Researchers Discover the Optimal Way to Optimize

I feel software/CS people largely avoid (or don’t need) certain areas of math.

To me, convex optimization is more the domain of engineering when there are continuous functions and/or stochastic processes involved.

Much of signal processing and digital communication systems are founded around convex optimization because it’s actually a sensible way to concretely answer “was this designed right?”.

One can use basic logic to prove a geometry proof, or the behavior of a distributed algorithm.

But if one wants to prove that a digital filter was designed properly for random/variable inputs, it leads to finding solutions of convex optimization problems (minimization of mean squared error or such).

Of course, whether the right problem is being solved is a different issue. MMSE is just mathematically extremely convenient but not necessarily the most meaningful characterization of behavior.

I’ve always thought it was weird too, and have spent far too much time thinking why - my best guess is that it’s used in Economics while other methods aren’t used outside programming curiosities (unless you need to apply it at work)

One of OpenAI's founding team members developed Adam [0] well before it was flashy and profitable. It's not like nobody is out there trying to develop new algorithms.

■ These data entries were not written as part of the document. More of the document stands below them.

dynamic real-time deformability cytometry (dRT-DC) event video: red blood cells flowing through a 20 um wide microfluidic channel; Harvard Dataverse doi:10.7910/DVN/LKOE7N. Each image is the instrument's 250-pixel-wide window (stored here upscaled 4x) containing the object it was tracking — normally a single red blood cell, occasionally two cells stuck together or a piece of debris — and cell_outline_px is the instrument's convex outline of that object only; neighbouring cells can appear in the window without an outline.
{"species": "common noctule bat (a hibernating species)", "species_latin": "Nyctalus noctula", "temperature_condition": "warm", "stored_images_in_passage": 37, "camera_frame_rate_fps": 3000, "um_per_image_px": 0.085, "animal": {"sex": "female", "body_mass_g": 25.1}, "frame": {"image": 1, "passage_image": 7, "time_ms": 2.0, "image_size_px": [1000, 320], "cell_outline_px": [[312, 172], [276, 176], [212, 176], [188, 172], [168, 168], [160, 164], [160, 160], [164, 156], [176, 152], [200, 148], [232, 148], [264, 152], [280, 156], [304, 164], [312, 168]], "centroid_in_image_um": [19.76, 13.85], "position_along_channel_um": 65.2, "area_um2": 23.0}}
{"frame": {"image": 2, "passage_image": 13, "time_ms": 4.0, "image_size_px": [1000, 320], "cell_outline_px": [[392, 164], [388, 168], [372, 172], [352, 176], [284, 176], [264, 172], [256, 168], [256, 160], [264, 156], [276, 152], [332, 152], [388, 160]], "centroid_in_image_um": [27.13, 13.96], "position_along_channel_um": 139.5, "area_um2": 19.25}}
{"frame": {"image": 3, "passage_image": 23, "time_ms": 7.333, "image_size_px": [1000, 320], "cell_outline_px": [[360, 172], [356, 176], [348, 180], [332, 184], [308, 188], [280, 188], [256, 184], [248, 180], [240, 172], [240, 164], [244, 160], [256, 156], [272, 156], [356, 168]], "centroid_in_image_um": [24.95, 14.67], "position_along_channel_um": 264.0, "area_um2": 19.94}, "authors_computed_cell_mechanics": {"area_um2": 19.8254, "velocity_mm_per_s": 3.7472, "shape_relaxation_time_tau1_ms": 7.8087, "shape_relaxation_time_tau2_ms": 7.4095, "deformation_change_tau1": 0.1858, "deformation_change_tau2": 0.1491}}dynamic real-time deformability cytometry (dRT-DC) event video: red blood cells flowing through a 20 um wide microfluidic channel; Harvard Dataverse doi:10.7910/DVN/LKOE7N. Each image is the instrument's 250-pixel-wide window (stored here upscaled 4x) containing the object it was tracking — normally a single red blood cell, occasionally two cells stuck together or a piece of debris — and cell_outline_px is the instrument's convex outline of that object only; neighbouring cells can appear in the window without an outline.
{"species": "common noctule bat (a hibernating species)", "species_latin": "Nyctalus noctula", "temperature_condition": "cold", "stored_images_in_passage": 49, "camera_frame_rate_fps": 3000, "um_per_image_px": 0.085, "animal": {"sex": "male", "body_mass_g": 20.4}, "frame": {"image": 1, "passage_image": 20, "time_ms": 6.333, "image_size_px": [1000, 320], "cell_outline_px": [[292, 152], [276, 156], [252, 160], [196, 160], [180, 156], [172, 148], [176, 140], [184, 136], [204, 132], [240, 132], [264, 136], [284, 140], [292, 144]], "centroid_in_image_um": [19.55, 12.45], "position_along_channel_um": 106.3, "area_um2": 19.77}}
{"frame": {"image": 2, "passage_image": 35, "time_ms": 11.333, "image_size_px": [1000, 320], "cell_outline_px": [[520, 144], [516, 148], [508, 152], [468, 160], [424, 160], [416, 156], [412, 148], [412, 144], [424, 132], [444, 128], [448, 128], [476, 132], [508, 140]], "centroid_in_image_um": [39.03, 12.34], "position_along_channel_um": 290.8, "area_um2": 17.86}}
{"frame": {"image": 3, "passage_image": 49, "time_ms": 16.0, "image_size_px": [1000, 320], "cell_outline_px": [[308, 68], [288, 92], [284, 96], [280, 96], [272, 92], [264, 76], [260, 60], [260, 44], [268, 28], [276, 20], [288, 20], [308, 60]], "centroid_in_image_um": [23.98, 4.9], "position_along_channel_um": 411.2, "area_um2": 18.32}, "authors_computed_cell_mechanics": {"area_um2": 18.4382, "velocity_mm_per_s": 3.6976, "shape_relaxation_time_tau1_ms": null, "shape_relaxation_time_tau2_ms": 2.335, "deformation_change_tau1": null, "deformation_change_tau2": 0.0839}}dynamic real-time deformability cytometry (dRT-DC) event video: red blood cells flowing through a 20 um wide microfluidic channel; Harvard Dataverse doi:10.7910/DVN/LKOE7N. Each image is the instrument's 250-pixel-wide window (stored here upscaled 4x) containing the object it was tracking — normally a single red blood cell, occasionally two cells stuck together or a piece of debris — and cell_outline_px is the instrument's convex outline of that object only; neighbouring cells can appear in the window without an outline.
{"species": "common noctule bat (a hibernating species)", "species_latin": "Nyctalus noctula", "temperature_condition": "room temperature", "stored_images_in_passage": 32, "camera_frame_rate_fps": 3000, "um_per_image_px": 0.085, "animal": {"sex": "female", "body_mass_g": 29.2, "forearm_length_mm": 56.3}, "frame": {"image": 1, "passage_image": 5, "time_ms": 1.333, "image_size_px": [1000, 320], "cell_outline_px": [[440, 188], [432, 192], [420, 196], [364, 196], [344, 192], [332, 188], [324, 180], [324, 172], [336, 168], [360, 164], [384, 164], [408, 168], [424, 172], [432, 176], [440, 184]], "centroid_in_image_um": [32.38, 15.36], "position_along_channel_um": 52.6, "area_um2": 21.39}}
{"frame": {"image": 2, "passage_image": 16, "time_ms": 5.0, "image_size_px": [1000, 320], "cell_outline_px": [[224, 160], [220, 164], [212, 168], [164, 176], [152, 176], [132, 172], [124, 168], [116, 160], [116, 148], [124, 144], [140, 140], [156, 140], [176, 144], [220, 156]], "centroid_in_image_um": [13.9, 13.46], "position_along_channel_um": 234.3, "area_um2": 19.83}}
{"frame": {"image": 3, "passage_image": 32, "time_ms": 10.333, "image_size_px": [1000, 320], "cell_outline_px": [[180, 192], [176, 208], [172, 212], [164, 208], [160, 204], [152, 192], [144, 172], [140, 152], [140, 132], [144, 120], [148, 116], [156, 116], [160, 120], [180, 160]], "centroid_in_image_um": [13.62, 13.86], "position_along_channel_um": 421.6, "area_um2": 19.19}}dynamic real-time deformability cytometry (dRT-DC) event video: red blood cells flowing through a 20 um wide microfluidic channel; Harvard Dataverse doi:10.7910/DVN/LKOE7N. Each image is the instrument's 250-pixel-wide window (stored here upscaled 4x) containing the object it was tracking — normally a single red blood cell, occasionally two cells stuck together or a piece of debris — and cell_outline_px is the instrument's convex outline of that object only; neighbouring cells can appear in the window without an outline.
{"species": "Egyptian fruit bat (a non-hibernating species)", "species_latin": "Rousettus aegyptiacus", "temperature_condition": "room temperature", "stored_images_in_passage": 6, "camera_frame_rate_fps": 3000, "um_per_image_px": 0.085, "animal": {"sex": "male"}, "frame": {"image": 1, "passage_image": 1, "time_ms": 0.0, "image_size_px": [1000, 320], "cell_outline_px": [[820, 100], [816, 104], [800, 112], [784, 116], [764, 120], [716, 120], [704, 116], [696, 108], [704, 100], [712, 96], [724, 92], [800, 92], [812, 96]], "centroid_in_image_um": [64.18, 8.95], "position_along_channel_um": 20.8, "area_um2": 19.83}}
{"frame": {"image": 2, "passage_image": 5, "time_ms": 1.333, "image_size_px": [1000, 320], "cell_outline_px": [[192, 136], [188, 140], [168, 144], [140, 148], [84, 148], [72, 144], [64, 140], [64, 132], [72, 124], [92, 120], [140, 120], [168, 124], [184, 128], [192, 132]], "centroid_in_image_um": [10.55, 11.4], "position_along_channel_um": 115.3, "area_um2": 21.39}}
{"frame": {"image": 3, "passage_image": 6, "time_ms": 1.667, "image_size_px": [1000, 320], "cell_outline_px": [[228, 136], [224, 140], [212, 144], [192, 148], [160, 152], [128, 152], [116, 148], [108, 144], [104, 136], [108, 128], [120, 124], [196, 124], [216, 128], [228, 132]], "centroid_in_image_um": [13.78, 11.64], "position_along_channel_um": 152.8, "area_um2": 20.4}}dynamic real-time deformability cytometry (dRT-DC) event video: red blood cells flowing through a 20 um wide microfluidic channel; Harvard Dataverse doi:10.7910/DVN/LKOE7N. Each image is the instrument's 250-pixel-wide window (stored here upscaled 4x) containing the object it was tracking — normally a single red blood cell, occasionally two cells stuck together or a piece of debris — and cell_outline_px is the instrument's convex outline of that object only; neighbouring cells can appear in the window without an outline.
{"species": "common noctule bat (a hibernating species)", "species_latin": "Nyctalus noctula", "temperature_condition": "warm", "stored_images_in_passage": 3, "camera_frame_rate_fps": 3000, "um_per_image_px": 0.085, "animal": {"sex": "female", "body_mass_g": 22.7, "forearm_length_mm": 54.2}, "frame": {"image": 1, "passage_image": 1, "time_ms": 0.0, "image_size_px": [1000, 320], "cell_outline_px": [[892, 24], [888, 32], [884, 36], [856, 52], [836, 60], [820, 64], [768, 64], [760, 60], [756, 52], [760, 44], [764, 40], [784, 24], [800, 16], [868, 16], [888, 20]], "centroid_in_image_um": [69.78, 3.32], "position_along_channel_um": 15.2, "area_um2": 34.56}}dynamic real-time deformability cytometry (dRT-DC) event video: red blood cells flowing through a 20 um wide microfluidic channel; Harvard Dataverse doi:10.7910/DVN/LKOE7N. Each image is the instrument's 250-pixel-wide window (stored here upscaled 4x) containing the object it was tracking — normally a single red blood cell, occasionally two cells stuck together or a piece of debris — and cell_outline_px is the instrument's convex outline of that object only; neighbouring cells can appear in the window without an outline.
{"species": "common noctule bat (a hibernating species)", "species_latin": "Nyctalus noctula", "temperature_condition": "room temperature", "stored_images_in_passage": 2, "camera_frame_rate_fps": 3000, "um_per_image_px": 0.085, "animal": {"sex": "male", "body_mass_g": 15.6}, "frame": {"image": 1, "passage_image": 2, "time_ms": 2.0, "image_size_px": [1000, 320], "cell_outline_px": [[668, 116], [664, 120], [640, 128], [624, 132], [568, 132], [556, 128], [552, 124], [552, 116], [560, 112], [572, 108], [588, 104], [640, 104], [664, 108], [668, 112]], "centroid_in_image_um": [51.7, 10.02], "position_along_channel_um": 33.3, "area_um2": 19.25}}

The reality is that there are some great, mature solvers out there that work well enough for most cases. And while it might be possible to eke out more performance in specific problems, it would be very hard to beat existing solvers in general.

Theoretical developments like this, while interesting on their own, don't really contribute much to day-to-day users of linear programming. A lot of smart people have worked very hard to "optimize the optimizers" from a practical standpoint.

[0] https://arxiv.org/abs/1412.6980

> “We are not at risk of achieving this anytime soon.”

Here "risk" seems odd (or it's a translation/language-nuance mistake).